Your objective:
Continue the question-and-answer text below on the homeowners association's artificial turf dispute, beginning after its final line.

Text:
┌──

Although Respondent’s CC&Rs are silent as to artificial turf, they do not prohibit artificial turf and they shall not contradict McCormick Ranch’s Rules and Regulations.

Legal Basis

CC&Rs Construction; A.R.S. § 33-1819

Topic Tags

  • artificial turf
  • CC&Rs interpretation
  • architectural requests

Question

Can a sub-association ban artificial turf if the master association allows it?

Short Answer

No, generally a sub-association cannot contradict the master association's rules if its own governing documents prohibit such contradictions.

Detailed Answer

In this case, the sub-association's CC&Rs incorporated the master association's rules and stated they could not contradict them. Since the master association allowed artificial turf, the sub-association could not prohibit it.

Alj Quote

McCormick Ranch allows artificial turf, and Respondent cannot contradict McCormick Ranch’s Rules and Regulations according to Respondent’s CC&Rs Section 9.4.

Legal Basis

CC&Rs Section 9.4; Governing Documents Hierarchy

Topic Tags

  • master association
  • sub-association
  • conflicting rules

Question

Does the HOA mowing my front lawn give them the exclusive right to ban artificial turf under state law?

Short Answer

Not necessarily, if the maintenance is shared. If the homeowner is responsible for irrigation and replacing plants, the HOA does not have exclusive maintenance rights to prohibit turf under A.R.S. § 33-1819(B).

Detailed Answer

The HOA argued that because they mowed the lawn, they could prohibit artificial turf under A.R.S. § 33-1819(B). However, the judge found that because the homeowner paid for water and was responsible for keeping plants healthy (shared maintenance), the HOA could not use the maintenance statute to completely ban turf.

Alj Quote

In this case, it is undisputed that Petitioner pays for and can control the irrigation of his property. It is also undisputed that the maintenance of the front yards of the homes within Respondent is shared between the individual homeowners and Respondent.

Legal Basis

A.R.S. § 33-1819(B); CC&Rs Section 8.8

Topic Tags

  • maintenance responsibility
  • artificial turf
  • state statute

Question

Can an HOA deny an architectural request claiming it disrupts the 'harmony' of the neighborhood?

└──

Data shown:
┌──

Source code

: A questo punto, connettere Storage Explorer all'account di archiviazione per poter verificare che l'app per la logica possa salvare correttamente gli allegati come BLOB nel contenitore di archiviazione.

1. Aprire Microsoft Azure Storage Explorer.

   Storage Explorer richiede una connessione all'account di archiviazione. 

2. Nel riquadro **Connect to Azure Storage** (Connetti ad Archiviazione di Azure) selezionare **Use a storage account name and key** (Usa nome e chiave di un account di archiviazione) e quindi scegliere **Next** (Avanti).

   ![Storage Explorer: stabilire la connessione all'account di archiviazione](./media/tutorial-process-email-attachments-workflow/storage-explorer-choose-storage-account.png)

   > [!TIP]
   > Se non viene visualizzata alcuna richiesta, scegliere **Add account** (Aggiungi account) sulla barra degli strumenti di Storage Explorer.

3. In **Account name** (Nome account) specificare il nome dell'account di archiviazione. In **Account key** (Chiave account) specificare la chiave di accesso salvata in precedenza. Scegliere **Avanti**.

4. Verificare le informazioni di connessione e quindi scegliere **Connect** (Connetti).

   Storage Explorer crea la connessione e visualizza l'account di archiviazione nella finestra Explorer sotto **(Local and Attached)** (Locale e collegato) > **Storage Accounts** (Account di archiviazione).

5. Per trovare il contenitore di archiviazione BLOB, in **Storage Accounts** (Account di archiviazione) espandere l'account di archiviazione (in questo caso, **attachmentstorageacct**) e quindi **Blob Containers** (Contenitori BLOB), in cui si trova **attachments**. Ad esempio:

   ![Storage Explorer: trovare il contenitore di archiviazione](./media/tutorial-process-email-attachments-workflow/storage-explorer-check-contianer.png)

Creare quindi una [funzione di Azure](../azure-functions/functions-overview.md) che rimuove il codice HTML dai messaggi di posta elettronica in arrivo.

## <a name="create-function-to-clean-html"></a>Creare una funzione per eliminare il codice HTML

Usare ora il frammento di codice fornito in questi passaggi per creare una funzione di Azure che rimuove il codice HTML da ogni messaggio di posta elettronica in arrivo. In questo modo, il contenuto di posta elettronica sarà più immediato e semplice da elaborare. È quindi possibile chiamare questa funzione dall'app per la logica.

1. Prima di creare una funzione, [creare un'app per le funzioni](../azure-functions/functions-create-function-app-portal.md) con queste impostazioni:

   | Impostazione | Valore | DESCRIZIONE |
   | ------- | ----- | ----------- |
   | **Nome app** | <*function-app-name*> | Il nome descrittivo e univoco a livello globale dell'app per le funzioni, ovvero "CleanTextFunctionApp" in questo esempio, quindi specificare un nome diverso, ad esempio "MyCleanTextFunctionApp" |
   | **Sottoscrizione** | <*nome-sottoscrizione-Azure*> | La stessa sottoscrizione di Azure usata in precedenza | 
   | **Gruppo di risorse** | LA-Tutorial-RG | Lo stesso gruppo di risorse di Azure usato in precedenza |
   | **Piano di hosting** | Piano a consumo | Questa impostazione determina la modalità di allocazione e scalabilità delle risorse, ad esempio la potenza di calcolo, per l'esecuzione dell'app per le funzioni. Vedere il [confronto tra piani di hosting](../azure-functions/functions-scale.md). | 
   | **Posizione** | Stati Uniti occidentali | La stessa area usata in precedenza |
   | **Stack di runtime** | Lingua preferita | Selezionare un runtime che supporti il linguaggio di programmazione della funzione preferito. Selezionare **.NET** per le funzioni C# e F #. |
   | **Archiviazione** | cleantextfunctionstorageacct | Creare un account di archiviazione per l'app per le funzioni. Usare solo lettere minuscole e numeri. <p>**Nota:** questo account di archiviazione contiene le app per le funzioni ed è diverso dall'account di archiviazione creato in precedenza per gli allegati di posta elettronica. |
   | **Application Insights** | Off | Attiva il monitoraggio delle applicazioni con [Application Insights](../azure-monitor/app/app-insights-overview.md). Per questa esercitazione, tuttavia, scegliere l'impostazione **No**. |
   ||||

└──

Final answer:
Short Answer

They can claim it, but a judge may overrule them if the evidence shows the improvement (like artificial turf) wouldn't actually violate the goal of harmony.

Detailed Answer

The HOA denied the request based on the 'overall goal of harmony,' arguing that artificial turf would look different from the natural grass in the neighborhood. The judge reviewed the evidence and concluded that installing artificial turf would not actually be contrary to the goal of harmony.

Alj Quote

The Administrative Law Judge further concludes based on the evidence presented at hearing, that the installation of artificial turf would not be contrary to the “overall goal of harmony of external design” as asserted by Respondent.

Legal Basis

Subjective Standards; Harmony Provisions

Topic Tags

  • architectural control
  • harmony
  • aesthetics

Question

Who has the burden of proof when a homeowner challenges an HOA decision?

Short Answer

The homeowner (Petitioner) has the burden to prove the violation by a preponderance of the evidence.

Detailed Answer

The decision explicitly states that in these administrative hearings, the Petitioner (the homeowner filing the complaint) bears the burden of proving that the HOA violated its governing documents.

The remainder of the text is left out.